*Source data*.
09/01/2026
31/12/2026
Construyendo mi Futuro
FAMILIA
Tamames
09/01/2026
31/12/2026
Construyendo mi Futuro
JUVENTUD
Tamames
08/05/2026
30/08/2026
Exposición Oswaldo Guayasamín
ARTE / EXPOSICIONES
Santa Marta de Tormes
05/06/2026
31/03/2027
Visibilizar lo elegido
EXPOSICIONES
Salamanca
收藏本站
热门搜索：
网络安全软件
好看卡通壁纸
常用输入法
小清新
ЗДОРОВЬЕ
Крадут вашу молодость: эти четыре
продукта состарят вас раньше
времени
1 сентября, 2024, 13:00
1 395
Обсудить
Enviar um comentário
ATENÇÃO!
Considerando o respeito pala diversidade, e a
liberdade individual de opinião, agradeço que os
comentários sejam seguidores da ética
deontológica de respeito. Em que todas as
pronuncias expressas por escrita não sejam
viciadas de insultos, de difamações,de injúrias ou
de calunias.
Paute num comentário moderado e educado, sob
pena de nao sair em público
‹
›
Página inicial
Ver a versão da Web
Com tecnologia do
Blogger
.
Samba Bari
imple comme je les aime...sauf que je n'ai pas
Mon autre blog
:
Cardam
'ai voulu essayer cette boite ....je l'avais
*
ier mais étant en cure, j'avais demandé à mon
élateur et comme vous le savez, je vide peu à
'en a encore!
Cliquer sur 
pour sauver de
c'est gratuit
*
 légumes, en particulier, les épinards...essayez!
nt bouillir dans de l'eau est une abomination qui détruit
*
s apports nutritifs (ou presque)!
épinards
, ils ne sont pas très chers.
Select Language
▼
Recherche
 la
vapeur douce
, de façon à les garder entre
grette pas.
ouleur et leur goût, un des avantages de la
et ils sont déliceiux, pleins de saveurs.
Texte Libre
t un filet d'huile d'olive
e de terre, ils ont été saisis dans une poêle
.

*What is needed*.
Return only the exact lines from the opening of the records through the line that contains "pour sauver de", both included.

*Answer to the exercise*.
09/01/2026
31/12/2026
Construyendo mi Futuro
FAMILIA
Tamames
09/01/2026
31/12/2026
Construyendo mi Futuro
JUVENTUD
Tamames
08/05/2026
30/08/2026
Exposición Oswaldo Guayasamín
ARTE / EXPOSICIONES
Santa Marta de Tormes
05/06/2026
31/03/2027
Visibilizar lo elegido
EXPOSICIONES
Salamanca
收藏本站
热门搜索：
网络安全软件
好看卡通壁纸
常用输入法
小清新
ЗДОРОВЬЕ
Крадут вашу молодость: эти четыре
продукта состарят вас раньше
времени
1 сентября, 2024, 13:00
1 395
Обсудить
Enviar um comentário
ATENÇÃO!
Considerando o respeito pala diversidade, e a
liberdade individual de opinião, agradeço que os
comentários sejam seguidores da ética
deontológica de respeito. Em que todas as
pronuncias expressas por escrita não sejam
viciadas de insultos, de difamações,de injúrias ou
de calunias.
Paute num comentário moderado e educado, sob
pena de nao sair em público
‹
›
Página inicial
Ver a versão da Web
Com tecnologia do
Blogger
.
Samba Bari
imple comme je les aime...sauf que je n'ai pas
Mon autre blog
:
Cardam
'ai voulu essayer cette boite ....je l'avais
*
ier mais étant en cure, j'avais demandé à mon
élateur et comme vous le savez, je vide peu à
'en a encore!
Cliquer sur 
pour sauver de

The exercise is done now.